In a special issue on “Conflict, violence and health” earlier this year, Social Science and Medicine published an editorial on trauma-focused versus psychosocial perspectives in humanitarian aid that Ken Miller and I wrote (see my blog post from June 29th, 2010 for related material). This week the second October 2010 issue of the same journal includes a critique of our editorial from the accomplished refugee trauma researcher Frank Neuner and our response to this critique.

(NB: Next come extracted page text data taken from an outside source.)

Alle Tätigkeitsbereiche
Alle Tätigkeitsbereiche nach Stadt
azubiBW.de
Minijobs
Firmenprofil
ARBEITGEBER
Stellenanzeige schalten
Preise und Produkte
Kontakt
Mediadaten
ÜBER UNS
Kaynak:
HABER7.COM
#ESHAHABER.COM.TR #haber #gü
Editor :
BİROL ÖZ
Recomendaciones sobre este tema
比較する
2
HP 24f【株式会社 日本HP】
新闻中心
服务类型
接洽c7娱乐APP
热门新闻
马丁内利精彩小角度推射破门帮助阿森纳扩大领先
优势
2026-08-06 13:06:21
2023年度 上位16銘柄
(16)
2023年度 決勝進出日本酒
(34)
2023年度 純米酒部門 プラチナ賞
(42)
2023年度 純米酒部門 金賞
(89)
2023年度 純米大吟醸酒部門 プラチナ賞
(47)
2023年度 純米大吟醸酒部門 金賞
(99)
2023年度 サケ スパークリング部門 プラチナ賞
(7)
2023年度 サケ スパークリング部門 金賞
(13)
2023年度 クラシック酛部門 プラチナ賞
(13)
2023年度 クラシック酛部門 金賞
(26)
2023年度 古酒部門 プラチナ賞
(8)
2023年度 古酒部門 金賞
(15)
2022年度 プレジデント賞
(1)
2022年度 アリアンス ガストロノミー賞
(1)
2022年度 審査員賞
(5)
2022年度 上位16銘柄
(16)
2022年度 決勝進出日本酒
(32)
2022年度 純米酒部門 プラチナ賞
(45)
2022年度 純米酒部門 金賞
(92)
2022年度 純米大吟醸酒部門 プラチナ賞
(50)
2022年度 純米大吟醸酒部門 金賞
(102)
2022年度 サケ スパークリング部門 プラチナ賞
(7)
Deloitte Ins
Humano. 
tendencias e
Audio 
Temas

Lest you think that publishing a second October issue in mid-September is the sign of general silliness, let me inform you that (1) the virtual world resides somewhere in the future, and (2) Social Science and Medicine consistently publishes high-quality health research and — notably — debates (like ours) in subfields that could use a healthy does of academic energy.
Our debate primarily concerns how best to provide “psychosocial” and “trauma-related” mental health services to displaced populations (i.e., refugees). The three articles are a somewhat academic read (all of us are, after all, academics), but I would not say that the topic is purely academic. Psychosocial aid and trauma interventions are hot topics in humanitarian aid, and agencies’ perspectives on these issues has direct relevance for the design of programs in the field.
I won’t repeat the detailed back-and-forth here, as you can read the articles yourselves (if you have trouble accessing the links above please let me know). I do, however, want to highlight one important point of agreement. Even though we reiterate this point in our response, I think Neuner says it better in his critique of the editorial:
Reducing hardship and daily stress is without a doubt a key objective of humanitarian assistance. No one would disagree that increasing security in refugee camps, improving child protection and medical care, reducing violence and poverty, increasing awareness of gender issues, and reducing discrimination should be high priority goals that deserve much attention by humanitarian agencies. The respective programs should clearly state their goals and be evaluated according to their specific aims. However, it is premature to claim that such programs heal psychological disorders or foster mental health. The increasing tendency to justify widespread programs on the basis of mental health is worrisome and seems to reflect the tendency to comply with donors’ fashions. Why must a program that aims at reducing discrimination of former child soldiers also improve mental health? Reducing discrimination, just like improving development and reducing violence is a worthy objective on its own right.
The increasing tendency to judge interventions in refugee camps — even interventions with the label “psychosocial” — solely by examining rates of psychiatric diagnoses pre- and post-intervention is indeed a problem. Having participated in such evaluations, I can attest that apart from the considerable cross-cultural assessment issues and challenging diagnostic environment, these efforts leave me with the sinking feeling that many in humanitarian aid have succumbed to the temptation of scientific — or perhaps better put, “scientistic” — validation. In other words, evaluations that were specific to specific programs (e.g., measuring change in social and economic indicators in order to judge child soldier reintegration programs) became mental health evaluations (measuring reductions in anxiety in order to judge child soldier reintegration programs), thereby getting the stamp of approval of medical science. This curious turn of events has meant that many programs (at least those not directly tied to food, water, and other basic needs) are now “sold” to donors in the language of mental health, even though they may working towards some other — also worthy — objective.